* _TASK ITEM_
Please copy the lines below word for word, leaving the pictures out of your answer.

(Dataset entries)
BEGIN

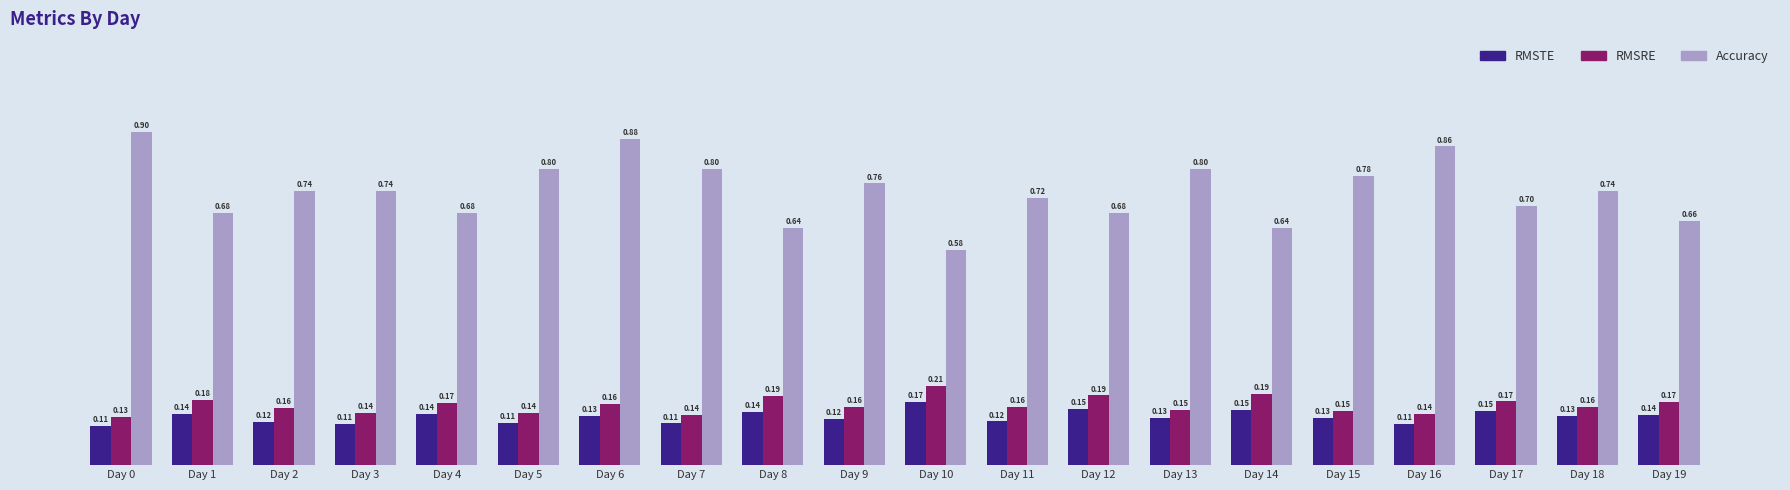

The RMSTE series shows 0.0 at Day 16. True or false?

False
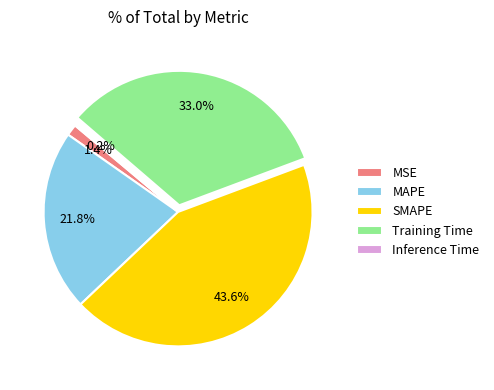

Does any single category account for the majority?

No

END

* _SOLUTION TO THIS TASK_
The RMSTE series shows 0.0 at Day 16. True or false?

False

Does any single category account for the majority?

No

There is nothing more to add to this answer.